Concernant notre solution de prédiction des flux aux urgences, nous travaillons avec le Centre hospitalier de Maubeuge (59) sur les prévisions d’entrées à partir de l’activité antérieure du service, en intégrant des facteurs externes (météo, calendrier…) mais aussi sur les prédictions de sorties en s’appuyant sur les informations médicales et sociales du dossier patient. Cette approche est rare. L’objectif est de permettre à un établissement de mieux gérer les lits post-urgences et plus largement ses ressources. Nous avons d’autres sujets d’IA sur lesquels nous allons nous pencher dont le traitement du langage naturel, l’étude des solutions alternatives à des solutions de type ChatGPT, l’IA générative… Nous voulons aussi profiter du vivier d’écoles d’ingénieurs à Rennes ainsi qu’à Lille où le SIB dispose d’une agence. Nous sommes notamment partenaire de l’École Centrale de Lille. Nous avons de nombreux sujets d’IA à proposer à ces talents. L’année 2024 promet d’être riche en recherche et développement.

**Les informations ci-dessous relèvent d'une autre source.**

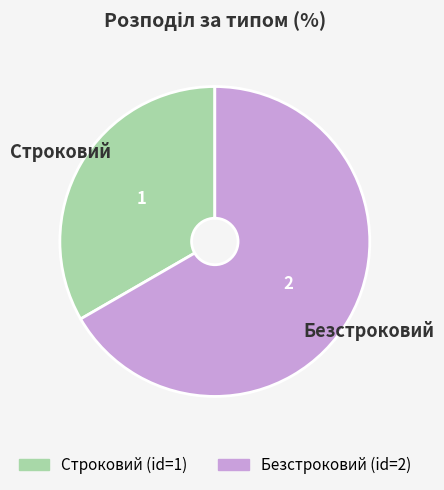

Between Строковий and Безстроковий, which is larger?

Безстроковий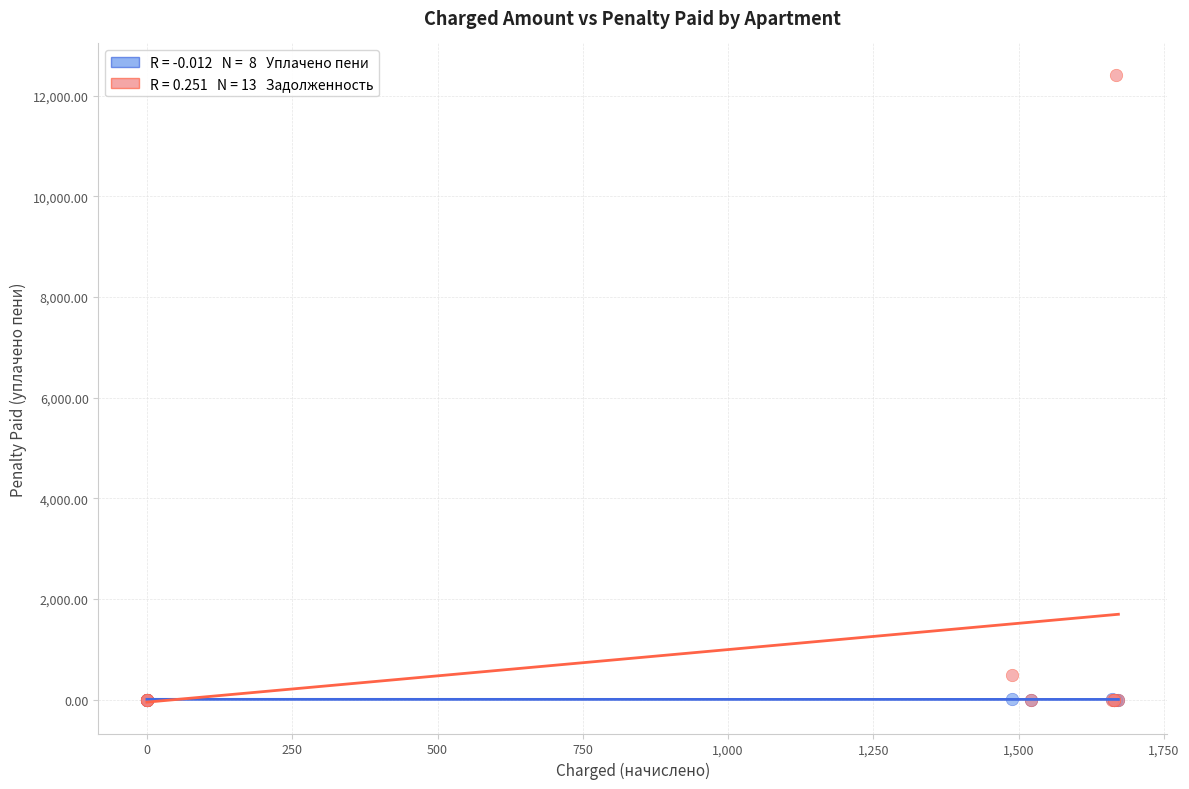

Across all series, what Y value is closest to 6209?

496.1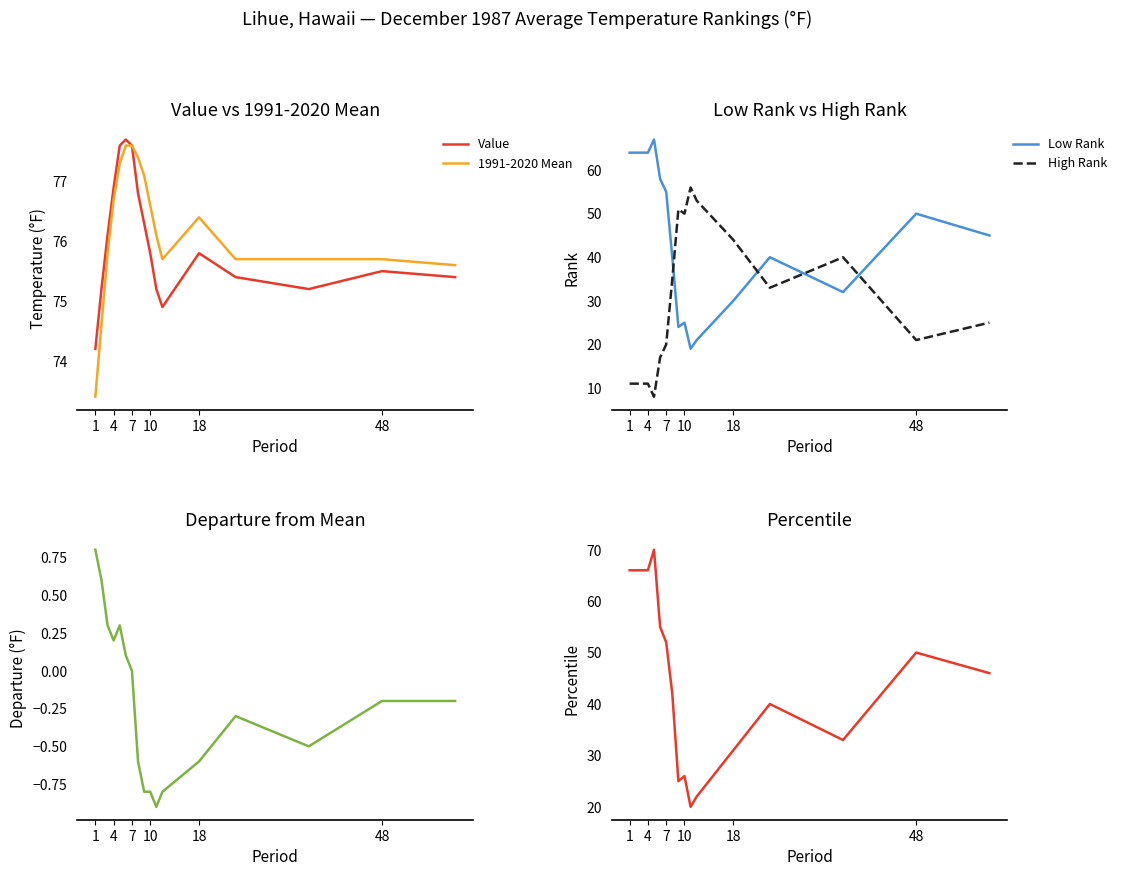

True or false: 1991-2020 Mean has a value of 77.6 at 7.

True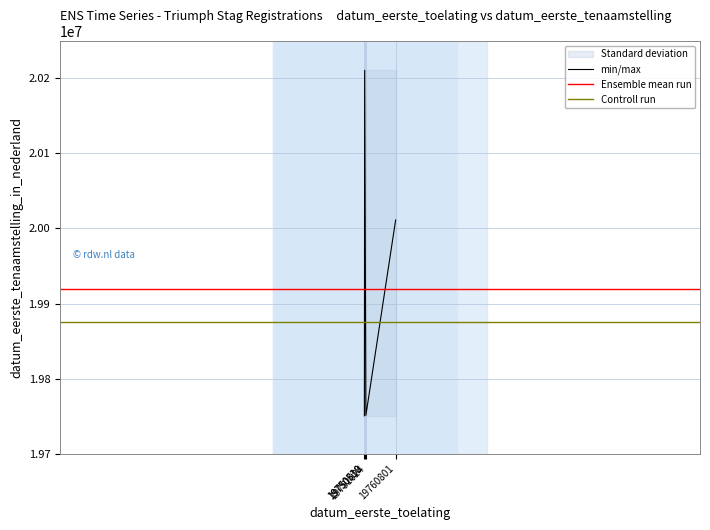

Which label corresponds to the largest value in the chart?

19750618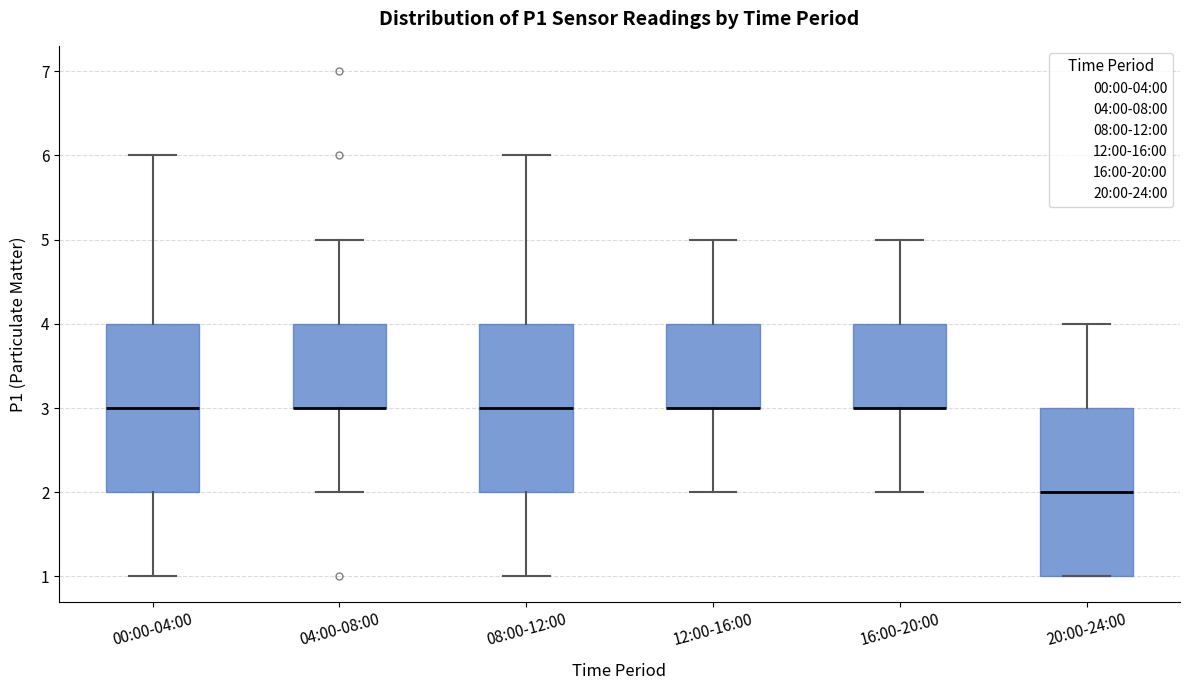

Reading left to right, read every box against the y-axis: the position of its median line, the range the box covers, and the ends of its whiskers. The values are not printed on the chart, so give them approximately, as read against the axis.

00:00-04:00: median 3, box 2 to 4, whiskers 1 to 6
04:00-08:00: median 3 (drawn on the box's lower edge), box 3 to 4, whiskers 2 to 5
08:00-12:00: median 3, box 2 to 4, whiskers 1 to 6
12:00-16:00: median 3 (drawn on the box's lower edge), box 3 to 4, whiskers 2 to 5
16:00-20:00: median 3 (drawn on the box's lower edge), box 3 to 4, whiskers 2 to 5
20:00-24:00: median 2, box 1 to 3, whiskers 1 to 4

Comment résumeriez-vous les avantages et enjeux de l’intelligence artificielle ?
Il faut souligner la formidable puissance des solutions logicielles embarquant de l’IA, pour faciliter la vie des utilisateurs mais aussi créer des fonctionnalités qui n’étaient pas possibles avant. Il ne faut pas se priver de développer cette technologie qui peut améliorer les prises en charge et le quotidien des professionnels de santé, en ne perdant toutefois jamais de vue que ces nouveaux outils doivent être conçus de manière responsable. Il faut développer des solutions utiles et nécessaires, sans se laisser aveugler par la médiatisation de l’IA, et limiter le plus possible leur impact environnemental.
Il n’est pas envisageable, compte tenu des enjeux climatiques, de faire de la technologie pour la technologie. Ces solutions doivent être utilisées de manière consciente et responsable. Cette approche n’est d’ailleurs pas propre à l’IA, elle traverse tous les projets d’innovation du SIB.